Friday 23 May 2014

The Front Left.

The front left becomes a horror of untold. Every face smiles, but they are smiles of day light robberies and hurt and pain. The space you obtain becomes small till you can't breath and the witches crackle with ease.

goodbye

the sleeping tablets kick in and i can hear the birds sing. i didnt witness nor know it was the end, but i had a sneaking feeling. i recall when i touched her thigh, and in that moment thought that things could be alright. for i had what i always wanted and wished for, i had found love. the kind you see in soap opreas, but not in movies. it was intense, a feeling i will never forget, though with time the pictures in my mind dull and fade, i will never forget.

another one

The sons of mothers in search of others, eyes lit by the dark, with fading passon that once could win a lonely heart, only rejection breaks more then tenfold. And the scene is played out in mute and ever so slow. Questions left unanswerable fester and swoll, taking up more room till the spirit is no longer whole

Wednesday 7 May 2014

truth hurts.

you tell me the worse truthful lies trying to cut me when I already bleed, unknown to you how I need. you try to feed on my guilt, but anger grows instead. And the darkness covers and grows, lost souls circle the bed. but no rest, no way. and everyday pales more, and the sky is forever gray. while tomorrow is just another day. I tell you in code that I have to go, but you will never know, I already cut myself so.

none of the previous.

You are here, a heart that doesn't fully beat for fear of rejection, scared of even the suggestion. You never know you can make amends, but sadly you cant even tell your friends. And the feeling of being alone grows. And you just want to let go. But then again if you tried to hold on what can you grip, such is life and the pain in your chest is not all that keeps you awake

Tuesday 8 April 2014

the smell of stale cider and lost hope.

the smell of stale cider and lost hope, just when you wake up in the middle of a crisis and know in your heart no matter how long you carry on, you cant carry on. the stars used to look far away, now the clouds block their shine and all hope with only a box room of broken dreams were you keep all your little big things. who would of thought looking through a photo album would be so tiring, but at the same time your old self you cant help admiring. what would they say now if they could see the empty shell of what they were? would they even care? for back then saturday night was never so far away. were now days the resession has stole your weekend and sold it on ebay. while your single bed never hits the spot. and when you know one biscuit is never enough. and that is why they don't come in halfs. but sure the best memories are made of laughs.

..............................

In the blog entries above, what date heads the entry titled "the smell of stale cider and lost hope"?

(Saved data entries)
..............................

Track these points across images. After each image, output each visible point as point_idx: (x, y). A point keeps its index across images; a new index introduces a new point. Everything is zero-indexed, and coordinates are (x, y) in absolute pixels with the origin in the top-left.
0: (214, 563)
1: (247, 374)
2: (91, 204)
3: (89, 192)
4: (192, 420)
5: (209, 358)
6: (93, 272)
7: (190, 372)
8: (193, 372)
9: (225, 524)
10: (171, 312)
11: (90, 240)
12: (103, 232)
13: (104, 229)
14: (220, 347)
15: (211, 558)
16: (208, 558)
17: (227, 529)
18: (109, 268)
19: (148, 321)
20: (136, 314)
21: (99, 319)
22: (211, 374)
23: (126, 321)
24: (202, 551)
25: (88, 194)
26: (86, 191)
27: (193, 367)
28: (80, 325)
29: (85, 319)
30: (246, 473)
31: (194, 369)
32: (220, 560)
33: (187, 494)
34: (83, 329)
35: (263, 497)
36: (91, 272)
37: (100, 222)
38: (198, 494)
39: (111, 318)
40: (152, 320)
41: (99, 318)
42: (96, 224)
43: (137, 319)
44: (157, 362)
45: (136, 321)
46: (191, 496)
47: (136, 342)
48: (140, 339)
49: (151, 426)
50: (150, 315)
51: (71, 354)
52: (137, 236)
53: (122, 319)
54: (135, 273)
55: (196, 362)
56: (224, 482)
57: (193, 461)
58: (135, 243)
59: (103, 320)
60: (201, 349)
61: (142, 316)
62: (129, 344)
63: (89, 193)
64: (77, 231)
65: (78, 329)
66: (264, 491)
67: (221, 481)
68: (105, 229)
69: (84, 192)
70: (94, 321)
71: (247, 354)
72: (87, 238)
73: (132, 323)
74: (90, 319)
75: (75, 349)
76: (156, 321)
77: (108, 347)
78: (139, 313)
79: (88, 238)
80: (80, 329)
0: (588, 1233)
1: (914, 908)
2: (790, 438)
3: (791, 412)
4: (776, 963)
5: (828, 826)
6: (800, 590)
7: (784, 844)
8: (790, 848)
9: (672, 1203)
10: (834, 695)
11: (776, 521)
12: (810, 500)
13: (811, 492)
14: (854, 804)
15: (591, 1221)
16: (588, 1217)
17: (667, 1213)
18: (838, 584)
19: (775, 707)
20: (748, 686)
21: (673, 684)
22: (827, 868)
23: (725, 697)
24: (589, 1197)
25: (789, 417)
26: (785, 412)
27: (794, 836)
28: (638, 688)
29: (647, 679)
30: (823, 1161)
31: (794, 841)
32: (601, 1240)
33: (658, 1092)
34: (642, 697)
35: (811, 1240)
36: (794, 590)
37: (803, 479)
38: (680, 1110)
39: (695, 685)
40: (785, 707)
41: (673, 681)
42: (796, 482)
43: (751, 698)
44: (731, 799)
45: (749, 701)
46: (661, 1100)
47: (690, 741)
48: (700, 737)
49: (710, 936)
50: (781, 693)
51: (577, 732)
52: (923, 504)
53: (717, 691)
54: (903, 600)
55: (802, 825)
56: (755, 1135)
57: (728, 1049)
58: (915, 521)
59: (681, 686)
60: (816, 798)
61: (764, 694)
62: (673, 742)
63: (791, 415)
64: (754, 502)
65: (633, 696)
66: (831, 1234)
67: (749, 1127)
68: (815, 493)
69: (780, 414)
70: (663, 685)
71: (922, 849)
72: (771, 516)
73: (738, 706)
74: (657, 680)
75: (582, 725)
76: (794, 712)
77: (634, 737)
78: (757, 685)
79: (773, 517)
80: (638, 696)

..............................

→ **Solution for this exercise**:
Tuesday 8 April 2014